About Us

Our Story

Zapien is the makings of a grassroots community and think-thank for divergent skilled practitioners who admit that the complex societal and commercial problems that need solving as far bigger than the solutions that anyone discipline can provide. We are driven by a desire to ask what would happen if skilled practitioners from divergent spheres came together to explore & solve societal and commercial problems worth questioning?

The status quo says it’s a race to sell an answer, but those of us who have played by these rules know that simply selling an answer doesn’t lead to delivering long-term value. There needs to be another approach and a new monopolized approach isn’t the answer either.

This just happens to be our approach.

For now, we take shape as a website designed to house these free-to-air conversations and innovations, but who knows what we’ll be in the future.

We exist for professionals and consultants who are done with playing the corporate salesy game of posturing as if our individual skillsets have all the answers to a client's needs.

We provide a community for a cross-section of skilled professionals from divergent industries to tackle these types of questions together, with an outcome-driven approach.

We’re not a network marketing group, a movement, or an industry association.

We’re in the business delivering perspectives and approaches to frustrated yet curious individuals to test, fail, iterate, and test again in their own contexts and spheres.

We don’t have a study, a New York Times best-selling book, a trademarked approach, a TED Talk, or Podcast.
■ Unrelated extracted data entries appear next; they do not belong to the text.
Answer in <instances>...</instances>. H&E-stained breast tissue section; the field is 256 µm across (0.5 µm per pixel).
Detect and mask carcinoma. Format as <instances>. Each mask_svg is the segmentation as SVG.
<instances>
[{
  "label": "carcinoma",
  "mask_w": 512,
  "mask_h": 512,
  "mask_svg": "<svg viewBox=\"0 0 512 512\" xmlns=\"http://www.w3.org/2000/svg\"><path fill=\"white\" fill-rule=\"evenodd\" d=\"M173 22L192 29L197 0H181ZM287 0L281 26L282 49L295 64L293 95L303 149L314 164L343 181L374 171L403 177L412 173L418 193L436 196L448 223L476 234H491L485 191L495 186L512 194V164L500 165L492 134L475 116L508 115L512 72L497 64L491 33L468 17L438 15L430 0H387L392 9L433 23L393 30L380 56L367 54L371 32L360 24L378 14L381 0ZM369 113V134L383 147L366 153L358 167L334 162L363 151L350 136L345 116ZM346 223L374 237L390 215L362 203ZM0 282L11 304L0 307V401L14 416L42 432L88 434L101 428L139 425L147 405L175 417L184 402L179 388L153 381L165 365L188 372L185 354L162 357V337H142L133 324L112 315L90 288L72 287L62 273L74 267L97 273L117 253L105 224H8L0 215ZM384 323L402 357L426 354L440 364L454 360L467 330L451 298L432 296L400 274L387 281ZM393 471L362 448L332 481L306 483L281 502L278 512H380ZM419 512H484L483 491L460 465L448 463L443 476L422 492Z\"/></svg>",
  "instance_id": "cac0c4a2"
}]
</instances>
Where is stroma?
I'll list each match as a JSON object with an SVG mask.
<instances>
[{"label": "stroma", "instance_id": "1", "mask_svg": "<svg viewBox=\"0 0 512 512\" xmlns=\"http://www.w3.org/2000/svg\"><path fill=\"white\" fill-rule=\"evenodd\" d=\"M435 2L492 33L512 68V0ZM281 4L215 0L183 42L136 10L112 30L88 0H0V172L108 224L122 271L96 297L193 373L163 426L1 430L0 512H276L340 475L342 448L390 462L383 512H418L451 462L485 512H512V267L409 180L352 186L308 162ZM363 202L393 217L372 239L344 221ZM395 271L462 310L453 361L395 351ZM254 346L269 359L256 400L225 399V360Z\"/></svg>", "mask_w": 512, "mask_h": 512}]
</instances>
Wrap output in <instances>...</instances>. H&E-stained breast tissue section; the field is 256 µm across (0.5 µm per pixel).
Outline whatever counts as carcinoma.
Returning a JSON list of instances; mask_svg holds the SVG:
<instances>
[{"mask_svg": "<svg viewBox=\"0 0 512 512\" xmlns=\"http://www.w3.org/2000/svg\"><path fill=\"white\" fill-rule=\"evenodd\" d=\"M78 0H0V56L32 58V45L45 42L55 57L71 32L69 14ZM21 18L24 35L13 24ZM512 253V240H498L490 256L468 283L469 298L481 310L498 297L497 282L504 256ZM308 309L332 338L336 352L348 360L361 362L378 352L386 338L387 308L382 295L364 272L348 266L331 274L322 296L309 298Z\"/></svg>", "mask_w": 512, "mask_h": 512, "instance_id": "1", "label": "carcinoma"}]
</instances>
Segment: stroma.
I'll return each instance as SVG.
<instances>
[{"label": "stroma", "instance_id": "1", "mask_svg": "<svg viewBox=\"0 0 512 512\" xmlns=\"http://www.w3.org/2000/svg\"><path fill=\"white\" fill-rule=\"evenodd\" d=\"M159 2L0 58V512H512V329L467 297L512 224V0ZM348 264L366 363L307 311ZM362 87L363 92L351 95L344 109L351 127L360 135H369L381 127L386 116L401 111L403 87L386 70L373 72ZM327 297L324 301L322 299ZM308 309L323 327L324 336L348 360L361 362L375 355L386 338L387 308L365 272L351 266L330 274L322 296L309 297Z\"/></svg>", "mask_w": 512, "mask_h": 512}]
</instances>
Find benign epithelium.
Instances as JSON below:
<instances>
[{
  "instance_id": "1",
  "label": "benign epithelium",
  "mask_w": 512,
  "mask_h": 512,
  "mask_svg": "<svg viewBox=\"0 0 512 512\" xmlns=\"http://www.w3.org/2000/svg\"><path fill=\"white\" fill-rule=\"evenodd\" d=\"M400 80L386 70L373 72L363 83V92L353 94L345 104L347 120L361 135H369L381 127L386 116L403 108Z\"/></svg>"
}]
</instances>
All we have right now is our experiences, our skillsets, and our crazy obsession with what could be if skilled practitioners from different spheres came together to explore societal and commercial problems worth questioning?

This is the makings of something...and we’re fine with not knowing exactly what that is yet.

So here’s not having all the answers and being willing to admit it anyway.


What if it takes the same thing to solve complex real-world problems, that it does to raise a child?

What we’re saying is: What would we see if we crowdsourced the perspectives of an economist, a business analyst, an accountant, an engineer, a doctor and marketer and an anthropologist?
When we say PEOPLE we’re talking about the village that it takes to solve complex real-world problems, just like the village it takes to raise a child.Sure you can do it by yourself, we’re all probably doing that right now professionally.
Or you can do it with a team of people who have the same or similar skills as you (ie: marketing department, sales department, IT department), but that usually just gets you more of the same (it’s like Taco Tuesday...we get it already).
But how about getting an eclectic mix of people around the table?
You know, the crazy uncles, your frail grandparents, the estranged cousins with their new partners, and whoever the usual suspects are (Christmas lunch anyone?).
Sure it’s messy, it’s likely to be inappropriate and get heated from time to time, but 9 times out of 10 you’ll most likely walk away with new insights and perspectives that wouldn’t usually come out if it was just you and your partner on Taco Tuesday.
Business, like life, is messy and richer perspectives can go a long way in helping us to understand more holistically how to approach problems and deliver better value.

But how about getting an eclectic mix of people around the table?

What we’re saying is: What could we understand from mechanics, doctors or IT technicians if we just learnt to ask the right questions to one another.
Conversations don’t get very far without questions. Sure if you know someone well enough they don’t even need to say a word before you know exactly what they mean, but that type of connection usually develops of scores of years and is usually found in the spheres of deep friendship and lovers.
So how is a village of divergent professionals meant to communicate if we don’t speak the same language to with?
The answer -questions.
Questions can be the shared language that bridge the gap between race, interests, genders, social classes, and yes, even professions.
The only problem is work isn’t the bar and your IT technician isn’t that girl or guy who you’re kind of interested in, so why bother asking astute questions when you can simply demand an answer.
This is a problem that needs to be addressed.
So let’s create that space and see what breakthrough ideas and relationships can be sparked through the power of inquiry.

What if it takes the same thing to make giants leaps forward in life and business, that it does to take baby steps?

What we’re saying is: What would we improve in life and business if we knew how to better interpret feedback against what the next milestone is and not the destination?
It’s fair to say that in most households, babies' first steps are celebrated as if the summit of Everest was just reached. Humanity unanimously agrees that when it comes to 90% of babies, first they crawl, then they walk, and then they run. But what we understand from this context that we often fail to apply in professional lives is that along the way to walking can be a lot of stumbles, faceplants, and some times even injuries.
We know how close they are because we know the process and we understand that if they can work out how to take a few steps without falling, they’ll one day down the road be able to run a mile.
Too many businesses don’t know how to celebrate the baby steps, because they’ve been set up for Everest even before they can walk.
The problem isn’t dreaming of Everest, it’s not knowing the journey to get there and not anticipating the many missteps and iterations on the way to the many milestones that are required along the way.
We want to make the 3 tiered wedding cake but haven't even made a cupcake yet IT professionals understand this process of iteration very well, not many other industries do.
We think it’s time that more industries were let in on this secret.
Though the data is clear, we never throw in the towel after these missteps because we’ve worked out how to interpret this specific data, in the context of the life stage our baby is at.